**What you are asked to do:**
Format these lines as a JSON list of strings, one string per line, leaving out any blank lines.

**Source material:**
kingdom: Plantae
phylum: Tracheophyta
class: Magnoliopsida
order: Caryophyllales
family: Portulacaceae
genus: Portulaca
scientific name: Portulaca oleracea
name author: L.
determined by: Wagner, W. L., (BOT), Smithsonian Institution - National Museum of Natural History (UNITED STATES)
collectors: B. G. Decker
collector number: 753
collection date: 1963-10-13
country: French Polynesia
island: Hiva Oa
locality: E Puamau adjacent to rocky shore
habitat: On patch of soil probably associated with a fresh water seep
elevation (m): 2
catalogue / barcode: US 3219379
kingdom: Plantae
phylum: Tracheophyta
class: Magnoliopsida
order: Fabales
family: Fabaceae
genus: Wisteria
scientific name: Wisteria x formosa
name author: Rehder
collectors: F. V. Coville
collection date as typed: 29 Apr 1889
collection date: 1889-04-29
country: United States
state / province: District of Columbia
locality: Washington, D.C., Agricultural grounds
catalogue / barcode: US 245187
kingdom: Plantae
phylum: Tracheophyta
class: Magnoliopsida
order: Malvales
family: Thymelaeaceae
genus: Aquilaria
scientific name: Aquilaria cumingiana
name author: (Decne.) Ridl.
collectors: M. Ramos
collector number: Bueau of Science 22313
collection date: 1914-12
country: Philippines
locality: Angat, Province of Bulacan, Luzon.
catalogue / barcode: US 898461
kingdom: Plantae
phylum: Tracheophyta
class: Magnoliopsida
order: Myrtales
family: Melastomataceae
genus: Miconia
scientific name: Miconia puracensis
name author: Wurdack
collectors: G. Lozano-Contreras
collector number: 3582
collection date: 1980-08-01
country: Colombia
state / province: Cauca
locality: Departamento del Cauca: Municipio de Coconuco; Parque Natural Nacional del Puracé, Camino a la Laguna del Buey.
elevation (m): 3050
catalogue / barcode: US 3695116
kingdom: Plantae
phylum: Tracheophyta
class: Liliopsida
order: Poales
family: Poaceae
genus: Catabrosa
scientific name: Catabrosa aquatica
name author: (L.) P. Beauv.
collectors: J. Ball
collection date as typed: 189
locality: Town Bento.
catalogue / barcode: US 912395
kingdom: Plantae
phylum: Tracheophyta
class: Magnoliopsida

**Response to this task:**
[
  "kingdom: Plantae",
  "phylum: Tracheophyta",
  "class: Magnoliopsida",
  "order: Caryophyllales",
  "family: Portulacaceae",
  "genus: Portulaca",
  "scientific name: Portulaca oleracea",
  "name author: L.",
  "determined by: Wagner, W. L., (BOT), Smithsonian Institution - National Museum of Natural History (UNITED STATES)",
  "collectors: B. G. Decker",
  "collector number: 753",
  "collection date: 1963-10-13",
  "country: French Polynesia",
  "island: Hiva Oa",
  "locality: E Puamau adjacent to rocky shore",
  "habitat: On patch of soil probably associated with a fresh water seep",
  "elevation (m): 2",
  "catalogue / barcode: US 3219379",
  "kingdom: Plantae",
  "phylum: Tracheophyta",
  "class: Magnoliopsida",
  "order: Fabales",
  "family: Fabaceae",
  "genus: Wisteria",
  "scientific name: Wisteria x formosa",
  "name author: Rehder",
  "collectors: F. V. Coville",
  "collection date as typed: 29 Apr 1889",
  "collection date: 1889-04-29",
  "country: United States",
  "state / province: District of Columbia",
  "locality: Washington, D.C., Agricultural grounds",
  "catalogue / barcode: US 245187",
  "kingdom: Plantae",
  "phylum: Tracheophyta",
  "class: Magnoliopsida",
  "order: Malvales",
  "family: Thymelaeaceae",
  "genus: Aquilaria",
  "scientific name: Aquilaria cumingiana",
  "name author: (Decne.) Ridl.",
  "collectors: M. Ramos",
  "collector number: Bueau of Science 22313",
  "collection date: 1914-12",
  "country: Philippines",
  "locality: Angat, Province of Bulacan, Luzon.",
  "catalogue / barcode: US 898461",
  "kingdom: Plantae",
  "phylum: Tracheophyta",
  "class: Magnoliopsida",
  "order: Myrtales",
  "family: Melastomataceae",
  "genus: Miconia",
  "scientific name: Miconia puracensis",
  "name author: Wurdack",
  "collectors: G. Lozano-Contreras",
  "collector number: 3582",
  "collection date: 1980-08-01",
  "country: Colombia",
  "state / province: Cauca",
  "locality: Departamento del Cauca: Municipio de Coconuco; Parque Natural Nacional del Puracé, Camino a la Laguna del Buey.",
  "elevation (m): 3050",
  "catalogue / barcode: US 3695116",
  "kingdom: Plantae",
  "phylum: Tracheophyta",
  "class: Liliopsida",
  "order: Poales",
  "family: Poaceae",
  "genus: Catabrosa",
  "scientific name: Catabrosa aquatica",
  "name author: (L.) P. Beauv.",
  "collectors: J. Ball",
  "collection date as typed: 189",
  "locality: Town Bento.",
  "catalogue / barcode: US 912395",
  "kingdom: Plantae",
  "phylum: Tracheophyta",
  "class: Magnoliopsida"
]